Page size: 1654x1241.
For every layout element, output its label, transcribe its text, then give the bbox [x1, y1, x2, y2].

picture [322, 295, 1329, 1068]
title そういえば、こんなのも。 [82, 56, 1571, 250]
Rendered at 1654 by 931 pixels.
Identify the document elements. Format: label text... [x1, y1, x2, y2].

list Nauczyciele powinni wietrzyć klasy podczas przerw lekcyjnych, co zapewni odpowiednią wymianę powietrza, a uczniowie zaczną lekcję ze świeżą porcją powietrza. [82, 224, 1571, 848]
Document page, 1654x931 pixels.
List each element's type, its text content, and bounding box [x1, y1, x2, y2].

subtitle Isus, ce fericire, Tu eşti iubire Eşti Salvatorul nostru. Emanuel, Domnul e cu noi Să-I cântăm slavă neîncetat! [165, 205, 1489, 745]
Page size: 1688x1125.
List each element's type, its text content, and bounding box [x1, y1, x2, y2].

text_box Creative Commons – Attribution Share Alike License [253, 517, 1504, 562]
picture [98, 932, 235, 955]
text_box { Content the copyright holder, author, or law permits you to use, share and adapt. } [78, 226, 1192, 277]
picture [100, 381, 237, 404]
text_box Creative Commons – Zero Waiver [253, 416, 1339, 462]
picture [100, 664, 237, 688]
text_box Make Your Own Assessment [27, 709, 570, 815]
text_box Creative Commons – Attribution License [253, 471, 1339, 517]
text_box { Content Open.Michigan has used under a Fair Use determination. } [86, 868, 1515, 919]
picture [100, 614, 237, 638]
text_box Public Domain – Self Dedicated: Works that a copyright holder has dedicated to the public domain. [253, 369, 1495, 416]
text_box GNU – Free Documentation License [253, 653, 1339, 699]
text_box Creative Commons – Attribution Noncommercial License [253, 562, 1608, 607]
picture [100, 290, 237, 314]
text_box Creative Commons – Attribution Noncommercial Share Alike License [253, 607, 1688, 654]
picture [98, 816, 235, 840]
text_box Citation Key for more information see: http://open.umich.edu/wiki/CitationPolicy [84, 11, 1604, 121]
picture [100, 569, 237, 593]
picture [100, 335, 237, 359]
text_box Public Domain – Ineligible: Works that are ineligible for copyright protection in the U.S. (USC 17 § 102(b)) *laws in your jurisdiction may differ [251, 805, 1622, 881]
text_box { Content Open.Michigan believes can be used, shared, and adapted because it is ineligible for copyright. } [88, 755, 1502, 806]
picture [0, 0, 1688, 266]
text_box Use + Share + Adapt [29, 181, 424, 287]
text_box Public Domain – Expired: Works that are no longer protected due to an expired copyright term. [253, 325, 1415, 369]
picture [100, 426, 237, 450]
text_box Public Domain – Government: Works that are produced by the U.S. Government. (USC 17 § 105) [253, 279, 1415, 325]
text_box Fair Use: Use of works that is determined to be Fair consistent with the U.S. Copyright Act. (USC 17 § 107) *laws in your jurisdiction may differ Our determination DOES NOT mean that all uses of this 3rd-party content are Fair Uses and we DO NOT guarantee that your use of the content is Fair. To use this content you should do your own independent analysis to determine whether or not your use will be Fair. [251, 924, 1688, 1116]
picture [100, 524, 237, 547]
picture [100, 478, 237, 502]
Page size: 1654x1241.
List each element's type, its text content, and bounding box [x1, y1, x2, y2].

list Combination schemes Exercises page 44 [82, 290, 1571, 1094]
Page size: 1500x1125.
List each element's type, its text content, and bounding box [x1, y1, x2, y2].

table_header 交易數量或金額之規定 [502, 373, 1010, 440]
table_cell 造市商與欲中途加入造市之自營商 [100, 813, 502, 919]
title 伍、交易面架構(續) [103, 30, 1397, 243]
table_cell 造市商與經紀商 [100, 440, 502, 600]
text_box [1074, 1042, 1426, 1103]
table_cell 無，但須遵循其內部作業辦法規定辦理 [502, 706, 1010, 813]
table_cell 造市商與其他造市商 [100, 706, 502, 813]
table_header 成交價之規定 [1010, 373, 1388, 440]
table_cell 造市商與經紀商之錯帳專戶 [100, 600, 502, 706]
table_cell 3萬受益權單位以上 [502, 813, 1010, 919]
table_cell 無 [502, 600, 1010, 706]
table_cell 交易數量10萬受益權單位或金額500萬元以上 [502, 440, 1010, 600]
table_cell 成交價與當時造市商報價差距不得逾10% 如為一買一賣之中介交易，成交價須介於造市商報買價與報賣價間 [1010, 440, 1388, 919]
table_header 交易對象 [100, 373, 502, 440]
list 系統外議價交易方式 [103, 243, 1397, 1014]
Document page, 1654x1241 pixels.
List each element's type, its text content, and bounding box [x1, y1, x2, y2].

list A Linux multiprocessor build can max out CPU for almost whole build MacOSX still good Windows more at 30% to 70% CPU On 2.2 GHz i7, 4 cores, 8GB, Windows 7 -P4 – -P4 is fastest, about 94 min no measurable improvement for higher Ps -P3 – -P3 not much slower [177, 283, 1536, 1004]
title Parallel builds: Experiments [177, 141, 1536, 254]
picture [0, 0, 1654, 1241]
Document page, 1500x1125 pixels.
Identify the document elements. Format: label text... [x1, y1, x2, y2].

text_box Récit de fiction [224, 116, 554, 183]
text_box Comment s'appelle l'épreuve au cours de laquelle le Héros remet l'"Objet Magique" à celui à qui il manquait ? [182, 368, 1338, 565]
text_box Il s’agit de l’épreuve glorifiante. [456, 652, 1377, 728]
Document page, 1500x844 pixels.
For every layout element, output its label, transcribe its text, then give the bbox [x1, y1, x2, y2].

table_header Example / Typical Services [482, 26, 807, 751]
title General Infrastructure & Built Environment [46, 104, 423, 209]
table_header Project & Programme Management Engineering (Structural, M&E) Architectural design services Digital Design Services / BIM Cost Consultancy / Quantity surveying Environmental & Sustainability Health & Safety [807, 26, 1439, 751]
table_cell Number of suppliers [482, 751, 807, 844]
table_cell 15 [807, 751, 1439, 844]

● ● ● ● ● ● ●

=== EXERCISE ===
Put every line of the items above into a Markdown table with the columns Row and Item line. Number the rows in order and leave out blank lines.

=== COMPLETE RESPONSE ===
| Row | Item line |
|---|---|
| 1 | Page size: 1654x1241. |
| 2 | For every layout element, output its label, transcribe its text, then give the bbox [x1, y1, x2, y2]. |
| 3 | picture [322, 295, 1329, 1068] |
| 4 | title そういえば、こんなのも。 [82, 56, 1571, 250] |
| 5 | Rendered at 1654 by 931 pixels. |
| 6 | Identify the document elements. Format: label text... [x1, y1, x2, y2]. |
| 7 | list Nauczyciele powinni wietrzyć klasy podczas przerw lekcyjnych, co zapewni odpowiednią wymianę powietrza, a uczniowie zaczną lekcję ze świeżą porcją powietrza. [82, 224, 1571, 848] |
| 8 | Document page, 1654x931 pixels. |
| 9 | List each element's type, its text content, and bounding box [x1, y1, x2, y2]. |
| 10 | subtitle Isus, ce fericire, Tu eşti iubire Eşti Salvatorul nostru. Emanuel, Domnul e cu noi Să-I cântăm slavă neîncetat! [165, 205, 1489, 745] |
| 11 | Page size: 1688x1125. |
| 12 | List each element's type, its text content, and bounding box [x1, y1, x2, y2]. |
| 13 | text_box Creative Commons – Attribution Share Alike License [253, 517, 1504, 562] |
| 14 | picture [98, 932, 235, 955] |
| 15 | text_box { Content the copyright holder, author, or law permits you to use, share and adapt. } [78, 226, 1192, 277] |
| 16 | picture [100, 381, 237, 404] |
| 17 | text_box Creative Commons – Zero Waiver [253, 416, 1339, 462] |
| 18 | picture [100, 664, 237, 688] |
| 19 | text_box Make Your Own Assessment [27, 709, 570, 815] |
| 20 | text_box Creative Commons – Attribution License [253, 471, 1339, 517] |
| 21 | text_box { Content Open.Michigan has used under a Fair Use determination. } [86, 868, 1515, 919] |
| 22 | picture [100, 614, 237, 638] |
| 23 | text_box Public Domain – Self Dedicated: Works that a copyright holder has dedicated to the public domain. [253, 369, 1495, 416] |
| 24 | text_box GNU – Free Documentation License [253, 653, 1339, 699] |
| 25 | text_box Creative Commons – Attribution Noncommercial License [253, 562, 1608, 607] |
| 26 | picture [100, 290, 237, 314] |
| 27 | text_box Creative Commons – Attribution Noncommercial Share Alike License [253, 607, 1688, 654] |
| 28 | picture [98, 816, 235, 840] |
| 29 | text_box Citation Key for more information see: http://open.umich.edu/wiki/CitationPolicy [84, 11, 1604, 121] |
| 30 | picture [100, 569, 237, 593] |
| 31 | picture [100, 335, 237, 359] |
| 32 | text_box Public Domain – Ineligible: Works that are ineligible for copyright protection in the U.S. (USC 17 § 102(b)) *laws in your jurisdiction may differ [251, 805, 1622, 881] |
| 33 | text_box { Content Open.Michigan believes can be used, shared, and adapted because it is ineligible for copyright. } [88, 755, 1502, 806] |
| 34 | picture [0, 0, 1688, 266] |
| 35 | text_box Use + Share + Adapt [29, 181, 424, 287] |
| 36 | text_box Public Domain – Expired: Works that are no longer protected due to an expired copyright term. [253, 325, 1415, 369] |
| 37 | picture [100, 426, 237, 450] |
| 38 | text_box Public Domain – Government: Works that are produced by the U.S. Government. (USC 17 § 105) [253, 279, 1415, 325] |
| 39 | text_box Fair Use: Use of works that is determined to be Fair consistent with the U.S. Copyright Act. (USC 17 § 107) *laws in your jurisdiction may differ Our determination DOES NOT mean that all uses of this 3rd-party content are Fair Uses and we DO NOT guarantee that your use of the content is Fair. To use this content you should do your own independent analysis to determine whether or not your use will be Fair. [251, 924, 1688, 1116] |
| 40 | picture [100, 524, 237, 547] |
| 41 | picture [100, 478, 237, 502] |
| 42 | Page size: 1654x1241. |
| 43 | List each element's type, its text content, and bounding box [x1, y1, x2, y2]. |
| 44 | list Combination schemes Exercises page 44 [82, 290, 1571, 1094] |
| 45 | Page size: 1500x1125. |
| 46 | List each element's type, its text content, and bounding box [x1, y1, x2, y2]. |
| 47 | table_header 交易數量或金額之規定 [502, 373, 1010, 440] |
| 48 | table_cell 造市商與欲中途加入造市之自營商 [100, 813, 502, 919] |
| 49 | title 伍、交易面架構(續) [103, 30, 1397, 243] |
| 50 | table_cell 造市商與經紀商 [100, 440, 502, 600] |
| 51 | text_box [1074, 1042, 1426, 1103] |
| 52 | table_cell 無，但須遵循其內部作業辦法規定辦理 [502, 706, 1010, 813] |
| 53 | table_cell 造市商與其他造市商 [100, 706, 502, 813] |
| 54 | table_header 成交價之規定 [1010, 373, 1388, 440] |
| 55 | table_cell 造市商與經紀商之錯帳專戶 [100, 600, 502, 706] |
| 56 | table_cell 3萬受益權單位以上 [502, 813, 1010, 919] |
| 57 | table_cell 無 [502, 600, 1010, 706] |
| 58 | table_cell 交易數量10萬受益權單位或金額500萬元以上 [502, 440, 1010, 600] |
| 59 | table_cell 成交價與當時造市商報價差距不得逾10% 如為一買一賣之中介交易，成交價須介於造市商報買價與報賣價間 [1010, 440, 1388, 919] |
| 60 | table_header 交易對象 [100, 373, 502, 440] |
| 61 | list 系統外議價交易方式 [103, 243, 1397, 1014] |
| 62 | Document page, 1654x1241 pixels. |
| 63 | List each element's type, its text content, and bounding box [x1, y1, x2, y2]. |
| 64 | list A Linux multiprocessor build can max out CPU for almost whole build MacOSX still good Windows more at 30% to 70% CPU On 2.2 GHz i7, 4 cores, 8GB, Windows 7 -P4 – -P4 is fastest, about 94 min no measurable improvement for higher Ps -P3 – -P3 not much slower [177, 283, 1536, 1004] |
| 65 | title Parallel builds: Experiments [177, 141, 1536, 254] |
| 66 | picture [0, 0, 1654, 1241] |
| 67 | Document page, 1500x1125 pixels. |
| 68 | Identify the document elements. Format: label text... [x1, y1, x2, y2]. |
| 69 | text_box Récit de fiction [224, 116, 554, 183] |
| 70 | text_box Comment s'appelle l'épreuve au cours de laquelle le Héros remet l'"Objet Magique" à celui à qui il manquait ? [182, 368, 1338, 565] |
| 71 | text_box Il s’agit de l’épreuve glorifiante. [456, 652, 1377, 728] |
| 72 | Document page, 1500x844 pixels. |
| 73 | For every layout element, output its label, transcribe its text, then give the bbox [x1, y1, x2, y2]. |
| 74 | table_header Example / Typical Services [482, 26, 807, 751] |
| 75 | title General Infrastructure & Built Environment [46, 104, 423, 209] |
| 76 | table_header Project & Programme Management Engineering (Structural, M&E) Architectural design services Digital Design Services / BIM Cost Consultancy / Quantity surveying Environmental & Sustainability Health & Safety [807, 26, 1439, 751] |
| 77 | table_cell Number of suppliers [482, 751, 807, 844] |
| 78 | table_cell 15 [807, 751, 1439, 844] |